Тот молча смотрел на Натана своим единственным глазом, другой, похожий на желток, казалось, втянулся внутрь от страха, словно моллюск в свою раковину. Натан схватил Кахекуа за дряблую кожу двойного подбородка и притянул к себе.
— Хочешь, я скажу тебе, капитан… проводниками были ТЫ… ТЫ и ТВОИ ЛЮДИ. Кто другой, кроме военных, стал бы подвергать себя опасности в этой зоне? Вы поджидали беженцев на границе, на руандской территории, и вымогали у них деньги. Если они отказывались платить, вы оставляли их на милость эскадронов Руандского патриотического фронта. Разве не так?

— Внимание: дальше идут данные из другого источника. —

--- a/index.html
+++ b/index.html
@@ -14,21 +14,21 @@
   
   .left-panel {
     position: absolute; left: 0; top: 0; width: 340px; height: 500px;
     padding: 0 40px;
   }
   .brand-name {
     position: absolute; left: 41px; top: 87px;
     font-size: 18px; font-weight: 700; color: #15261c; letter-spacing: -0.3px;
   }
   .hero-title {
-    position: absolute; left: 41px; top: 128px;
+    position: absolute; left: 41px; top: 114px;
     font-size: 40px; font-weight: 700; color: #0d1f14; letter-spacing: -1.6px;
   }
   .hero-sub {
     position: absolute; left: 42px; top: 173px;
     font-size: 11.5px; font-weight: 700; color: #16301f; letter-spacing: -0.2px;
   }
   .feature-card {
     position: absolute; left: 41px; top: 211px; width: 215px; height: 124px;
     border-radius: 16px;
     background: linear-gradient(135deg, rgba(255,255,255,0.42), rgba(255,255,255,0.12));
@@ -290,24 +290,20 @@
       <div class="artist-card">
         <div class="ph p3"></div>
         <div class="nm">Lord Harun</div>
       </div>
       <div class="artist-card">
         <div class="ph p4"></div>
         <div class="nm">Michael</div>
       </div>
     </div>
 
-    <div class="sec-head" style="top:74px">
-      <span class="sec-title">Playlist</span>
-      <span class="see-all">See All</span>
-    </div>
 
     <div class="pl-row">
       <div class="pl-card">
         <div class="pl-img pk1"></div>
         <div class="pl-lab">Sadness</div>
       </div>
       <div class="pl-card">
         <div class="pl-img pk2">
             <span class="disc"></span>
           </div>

— Мы… мы им помогали. Мы тоже рисковали… Они нас благодарили.
— Ты мусор, но это твое личное дело. Теперь слушай, даже речи не может быть о том, чтобы я заплатил тебе еще. Ты отвечаешь, и я ухожу. Продолжишь хитрить — это плохо кончится.
— Если… если хочешь узнать, нужно заплатить еще… пятьдесят долларов…

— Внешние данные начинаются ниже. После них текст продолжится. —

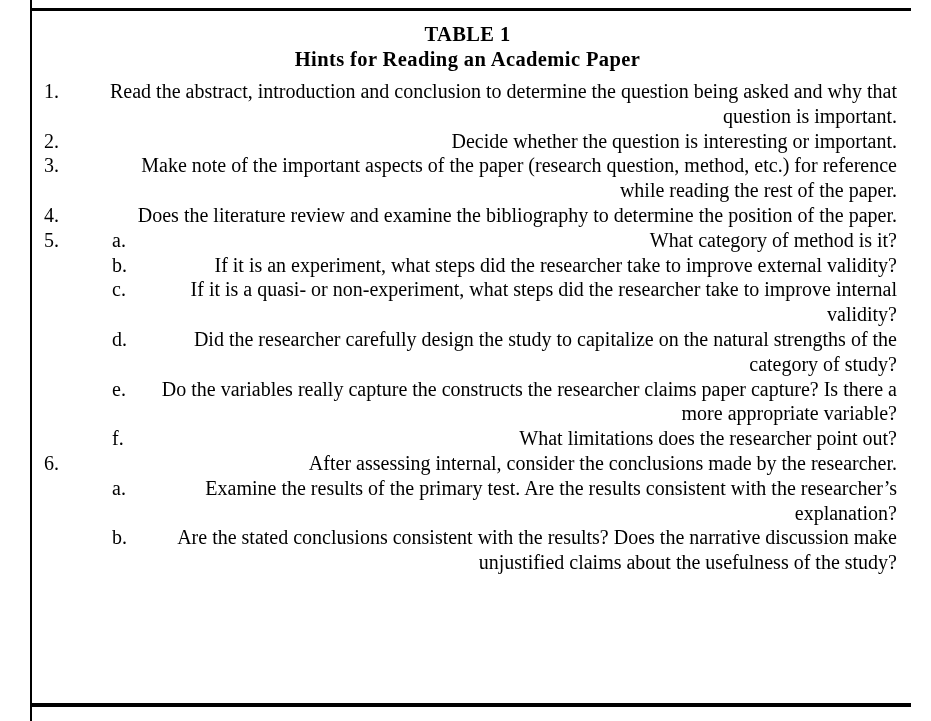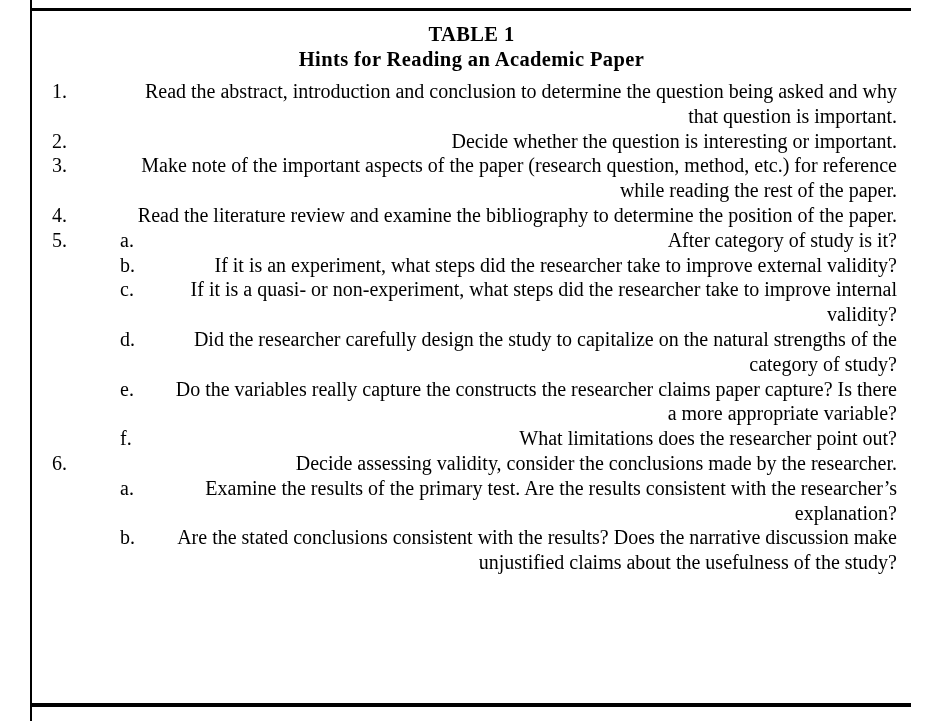--- a/index.html
+++ b/index.html
@@ -43,21 +43,21 @@
     bottom: 0;
     width: 2px;
     background: #000000;
   }
   .content {
     position: absolute;
     left: 32px;
     right: 20px;
     top: 14px;
     bottom: 20px;
-    padding: 8px 14px 0 14px;
+    padding: 8px 14px 0 6px;
     box-sizing: border-box;
   }
   .title-block {
     text-align: center;
     font-weight: bold;
     font-size: 20.5px;
     line-height: 1.22;
     margin-bottom: 7px;
   }
   .title-line { letter-spacing: 0.4px; }
@@ -131,29 +131,29 @@
         <span class="text">Decide whether the question is interesting or important.</span>
       </li>
 
       <li>
         <span class="marker">3.</span>
         <span class="text">Make note of the important aspects of the paper (research question, method, etc.) for reference while reading the rest of the paper.</span>
       </li>
 
       <li>
         <span class="marker">4.</span>
-        <span class="text">Read the literature review and examine the bibliography to determine the position of the paper.</span>
+        <span class="text">Does the literature review and examine the bibliography to determine the position of the paper.</span>
       </li>
 
       <li>
         <span class="marker">5.</span>
         <ol class="level2">
           <li>
             <span class="marker">a.</span>
-            <span class="text">After category of study is it?</span>
+            <span class="text">What category of method is it?</span>
           </li>
           <li>
             <span class="marker">b.</span>
             <span class="text">If it is an experiment, what steps did the researcher take to improve external validity?</span>
           </li>
           <li>
             <span class="marker">c.</span>
             <span class="text">If it is a quasi- or non-experiment, what steps did the researcher take to improve internal validity?</span>
           </li>
           <li>
@@ -166,21 +166,21 @@
           </li>
           <li>
             <span class="marker">f.</span>
             <span class="text">What limitations does the researcher point out?</span>
           </li>
         </ol>
       </li>
 
       <li>
         <span class="marker">6.</span>
-        <span class="text">Decide assessing validity, consider the conclusions made by the researcher.</span>
+        <span class="text">After assessing internal, consider the conclusions made by the researcher.</span>
         <ol class="level2">
           <li>
             <span class="marker">a.</span>
             <span class="text">Examine the results of the primary test. Are the results consistent with the researcher’s explanation?</span>
           </li>
           <li>
             <span class="marker">b.</span>
             <span class="text">Are the stated conclusions consistent with the results? Does the narrative discussion make unjustified claims about the usefulness of the study?</span>
           </li>
         </ol>

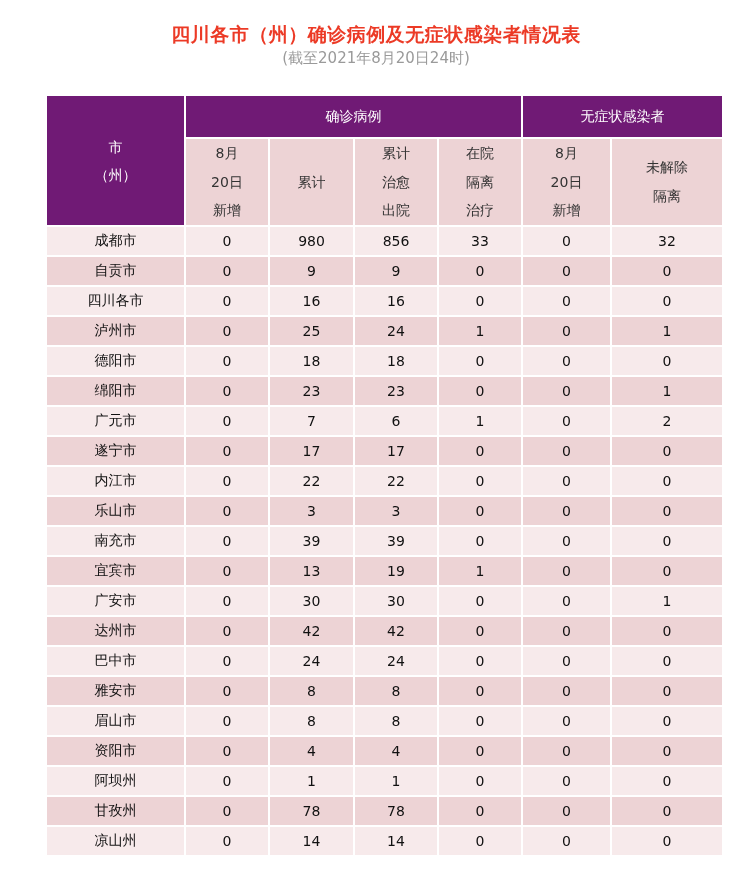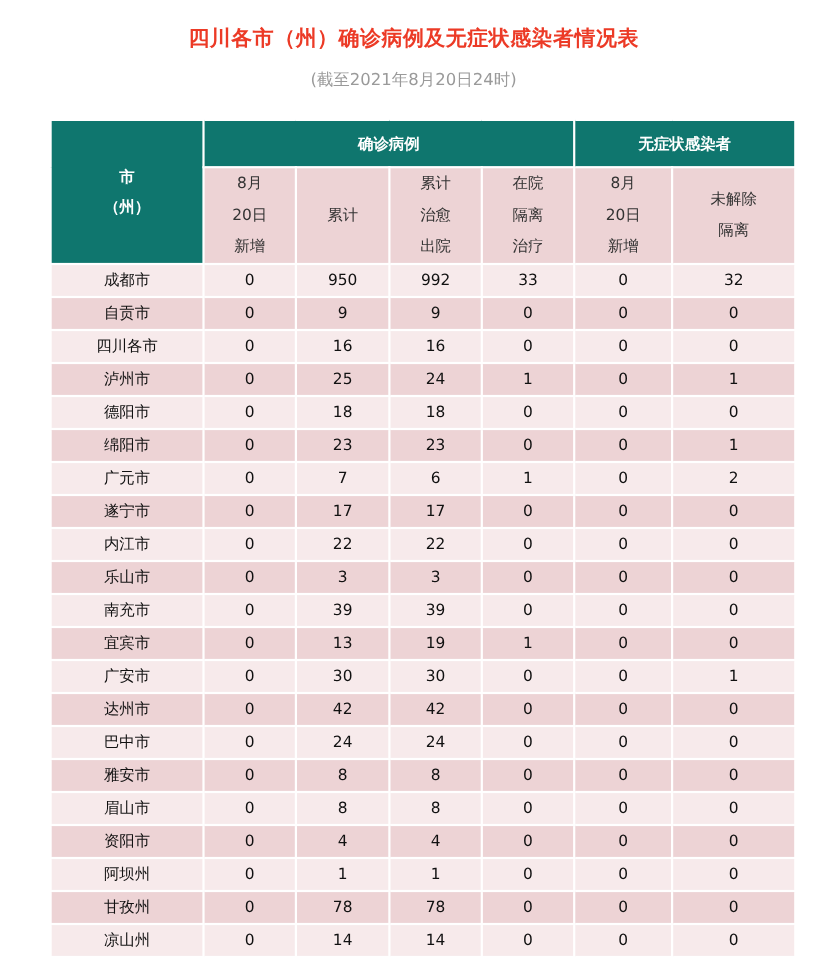--- a/index.html
+++ b/index.html
@@ -16,46 +16,45 @@
   }
   .title {
     margin-top: 22px;
     text-align: center;
     font-size: 19px;
     font-weight: bold;
     color: #ec3a26;
     letter-spacing: 0.5px;
   }
   .subtitle {
-    margin-top: 15px;
+    margin-top: 1px;
     text-align: center;
     font-size: 15px;
     color: #9a9a9a;
   }
   table.stats {
     border-collapse: collapse;
     table-layout: fixed;
     margin: 26px 0 0 45px;
     width: 677px;
   }
   table.stats th, table.stats td {
     border: 2px solid #ffffff;
     text-align: center;
     vertical-align: middle;
     padding: 0;
     font-weight: normal;
     white-space: pre-line;
   }
   
   tr.group-row th {
-    background: #0f766e;
+    background: #701a75;
     color: #ffffff;
     font-size: 14px;
     height: 41px;
-    font-weight: bold;
   }
   th.corner {
     background: #c45355;
     color: #ffffff;
     font-size: 14px;
     line-height: 2.0;
   }
   tr.cols-row th {
     background: #edd3d5;
     color: #333333;
@@ -111,22 +110,22 @@
 20日
 新增</th>
         <th>未解除
 隔离</th>
       </tr>
     </thead>
     <tbody>
         <tr>
           <td>成都市</td>
           <td>0</td>
-          <td>950</td>
-          <td>992</td>
+          <td>980</td>
+          <td>856</td>
           <td>33</td>
           <td>0</td>
           <td>32</td>
         </tr>
         <tr>
           <td>自贡市</td>
           <td>0</td>
           <td>9</td>
           <td>9</td>
           <td>0</td>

Рука Кахекуа исчезла между подушками дивана.
Прежде чем капитан успел выхватить пистолет, Натан ударил его кулаком прямо в лицо. Из уродливого носа потекла кровь. Он схватил пистолет и приставил его к здоровому глазу толстяка.
— Где эта галерея?
— Я ка… капитан армии…
— Ты ничтожество, вот и все. Теперь говори или обещаю, что тебе понадобится чертова палка слепого, чтобы передвигаться. — И Натан надавил пистолетом на глазницу капитана.
— Год… в прошлом году люди из Катале… приходили ко мне… — Кахекуа заливался кровавыми соплями, которые пачкали ему рот. — Они хотели знать, где она находится…
— Зачем?
— Не знаю… я показал ее молодым…
— Имена. Быстро!
— Одного из них, высокого… звали… Жан… Жан-Батист… он еще должен шататься в лагере…
Лагерь располагался у подножия вулкана, обильно выбрасывающего сероватую грязь вперемешку с мусором. Между столбами дыма, которые поднимались от маленьких горячих алеющих очагов, теснились шаткие лачуги, хижины, сделанные из срезанных ветвей и обрывков нейлонового тента бирюзового цвета, еще сохранившего инициалы неправительственных организаций, которые уже давно покинули эти места.
В противоположность окрестным деревням, где царило оживление, это место казалось лишенным человеческого присутствия. Только дикие собаки, покрытые струпьями, и несколько сгорбленных и полупрозрачных людских силуэтов выделялись на фоне этого скорбного пейзажа, где даже птицы не пели.